INFORMATION PROVIDED Block Start

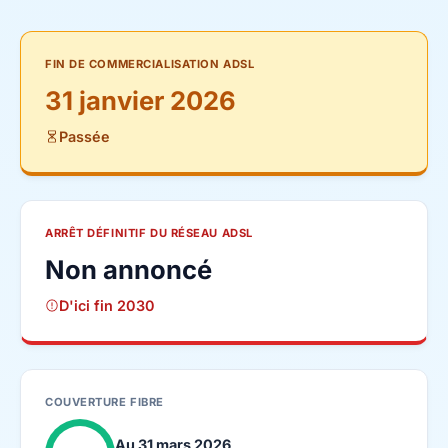
FIN DE COMMERCIALISATION ADSL
31 janvier 2026
Passée
ARRÊT DÉFINITIF DU RÉSEAU ADSL
Non annoncé
D'ici fin 2030
COUVERTURE FIBRE
Au 31 mars 2026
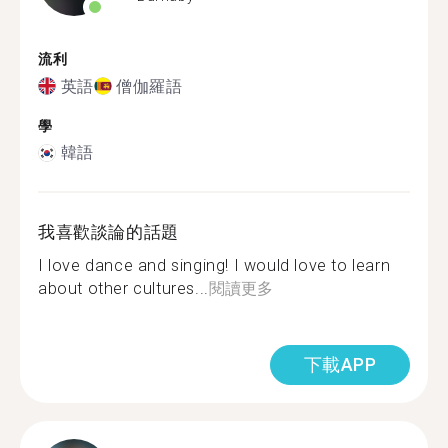
流利
英語
僧伽羅語
學
韓語
我喜歡談論的話題
I love dance and singing! I would love to learn
about other cultures...
閱讀更多
下載APP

INFORMATION PROVIDED Block End

**WORK REQUEST:**
Give back the entries verbatim. Do not include any picture.

**REPLY TO THE TASK:**
FIN DE COMMERCIALISATION ADSL
31 janvier 2026
Passée
ARRÊT DÉFINITIF DU RÉSEAU ADSL
Non annoncé
D'ici fin 2030
COUVERTURE FIBRE
Au 31 mars 2026
流利
英語
僧伽羅語
學
韓語
我喜歡談論的話題
I love dance and singing! I would love to learn
about other cultures...
閱讀更多
下載APP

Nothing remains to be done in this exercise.